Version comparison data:
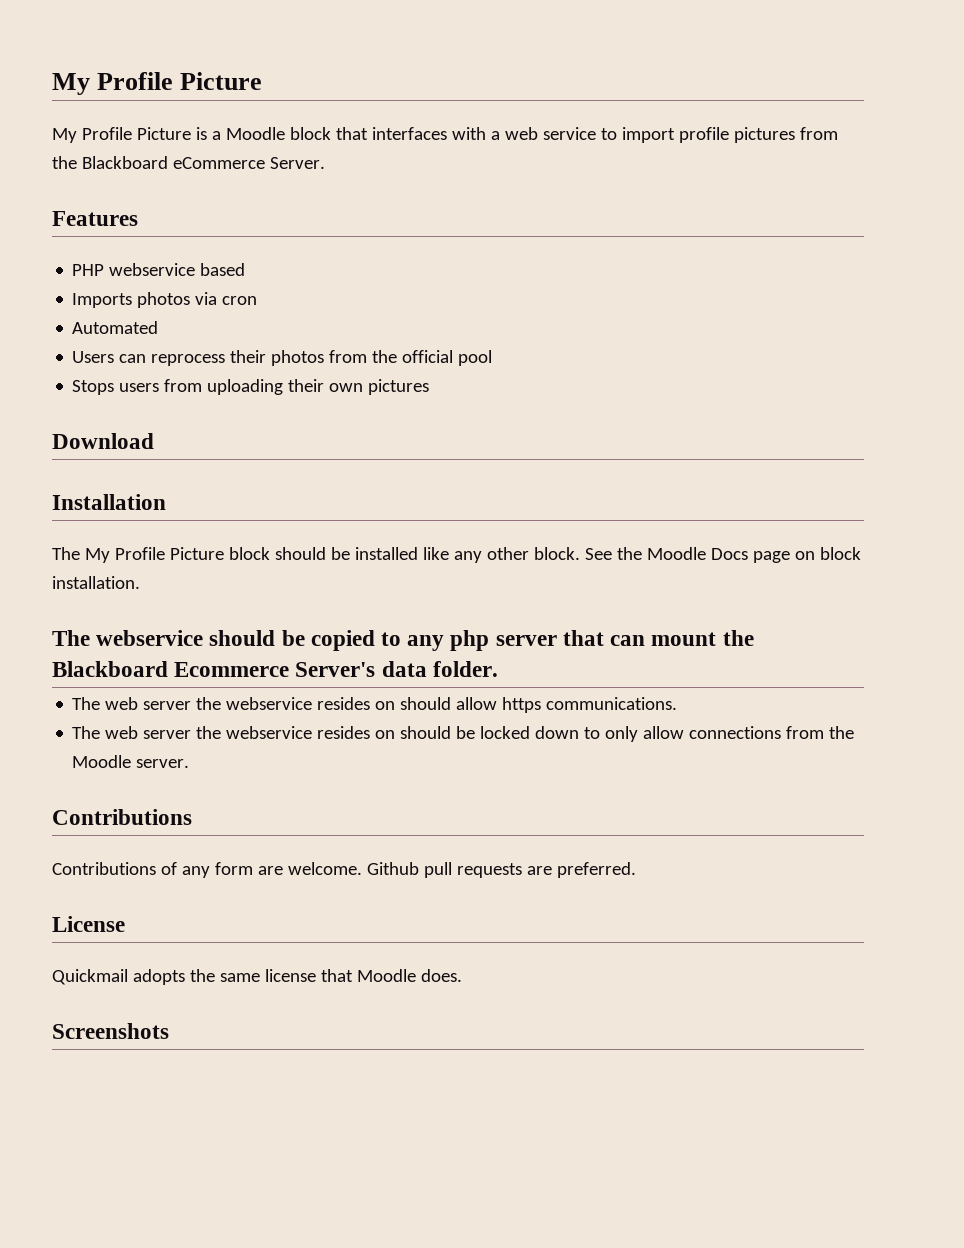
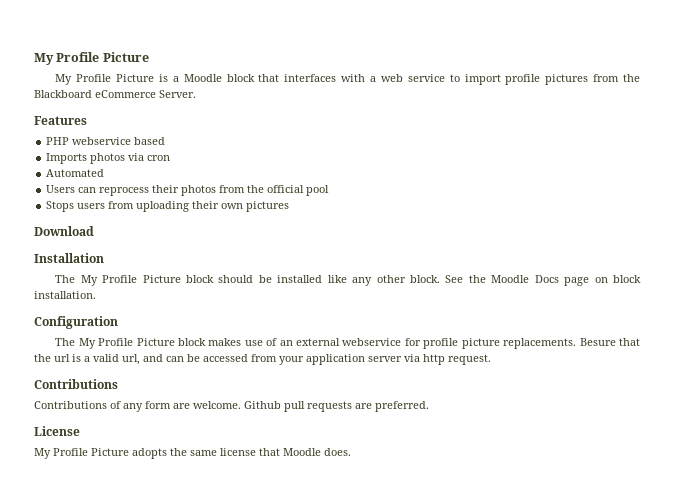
[52,630,754,651] [52,661,498,677] [72,697,678,713] [72,726,855,742] [72,755,190,768] The webservice should be copied to any php server that can mount the Blackboard Ecommerce Server's data folder. // The web server the webservice resides on should allow https communications. // The web server the webservice resides on should be locked down to only allow connections from the Moodle server. -> [34,316,118,329] [55,338,640,349] [34,354,491,365] Configuration // The My Profile Picture block makes use of an external webservice for profile picture replacements. Besure that the url is a valid url, and can be accessed from your application server via http request.
[52,969,128,985] Quickmail -> [34,448,129,459] My Profile Picture
[52,1023,169,1039] // Screenshots -> (351, 452) none

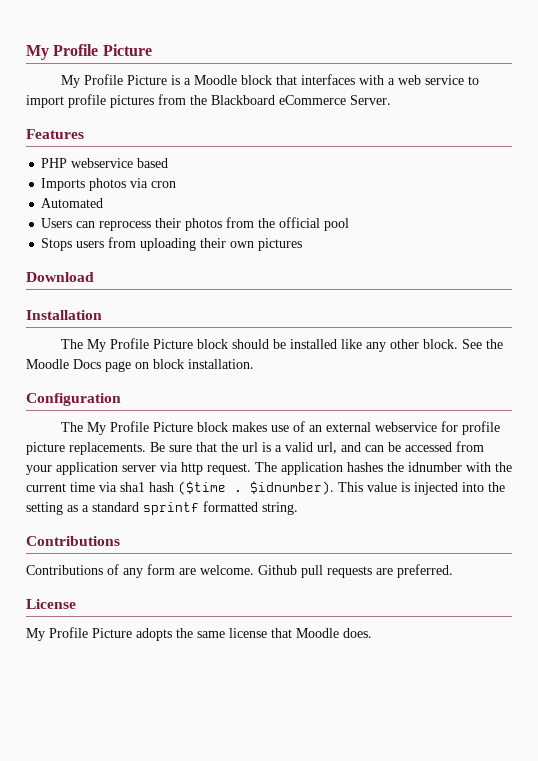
[579,338,616,346] Besure -> [150,442,192,452] Be sure
(491, 359) none -> [255,462,512,475] [26,481,505,495] [26,501,298,515] The application hashes the idnumber with the current time via sha1 hash ($time . $idnumber). This value is injected into the setting as a standard sprintf formatted string.

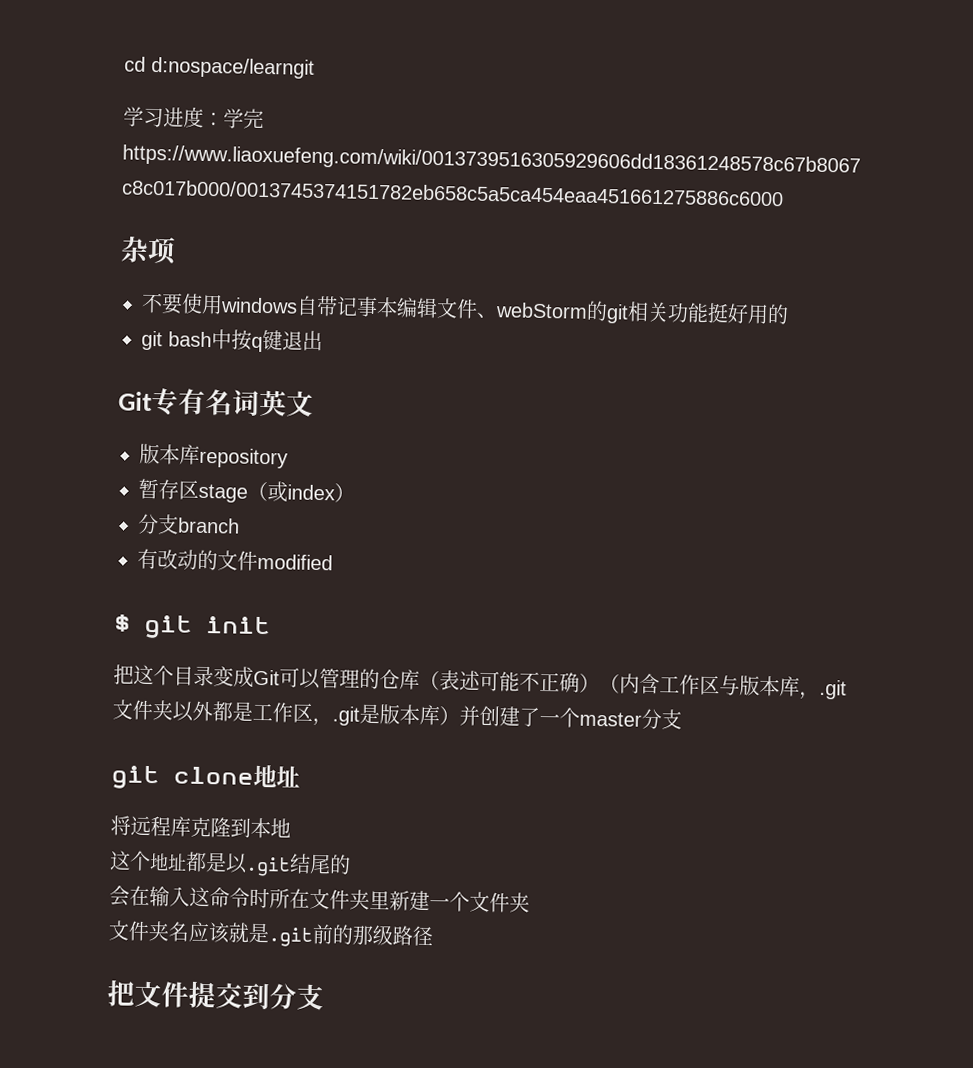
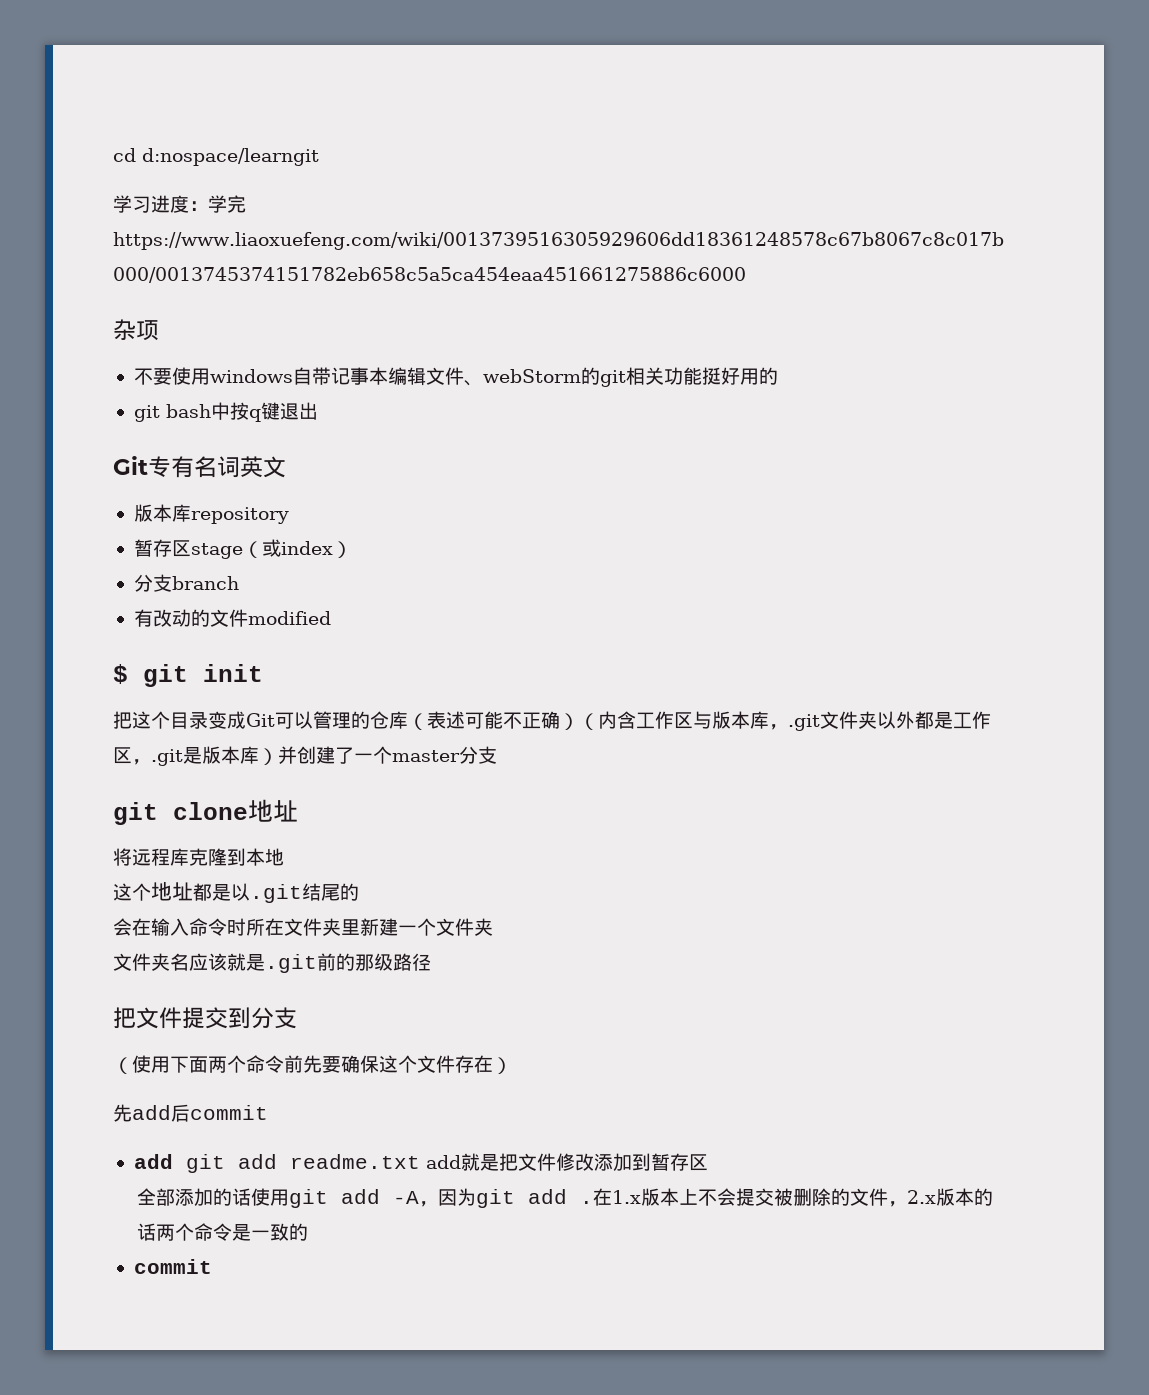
[189,886,210,908] 这 -> (189, 927) none
(324, 997) none -> [113,1055,512,1074] [113,1104,268,1122] [133,1153,708,1173] [136,1188,993,1208] [136,1223,308,1241] [133,1259,212,1274] // （使用下面两个命令前先要确保这个文件存在） // 先add后commit // add git add readme.txt add就是把文件修改添加到暂存区 // 全部添加的话使用git add -A，因为git add .在1.x版本上不会提交被删除的文件，2.x版本的话两个命令是一致的 // commit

## Work to complete
Once the lines containing "application" in the data above are counted, give the total by itself.

## Exercise response
2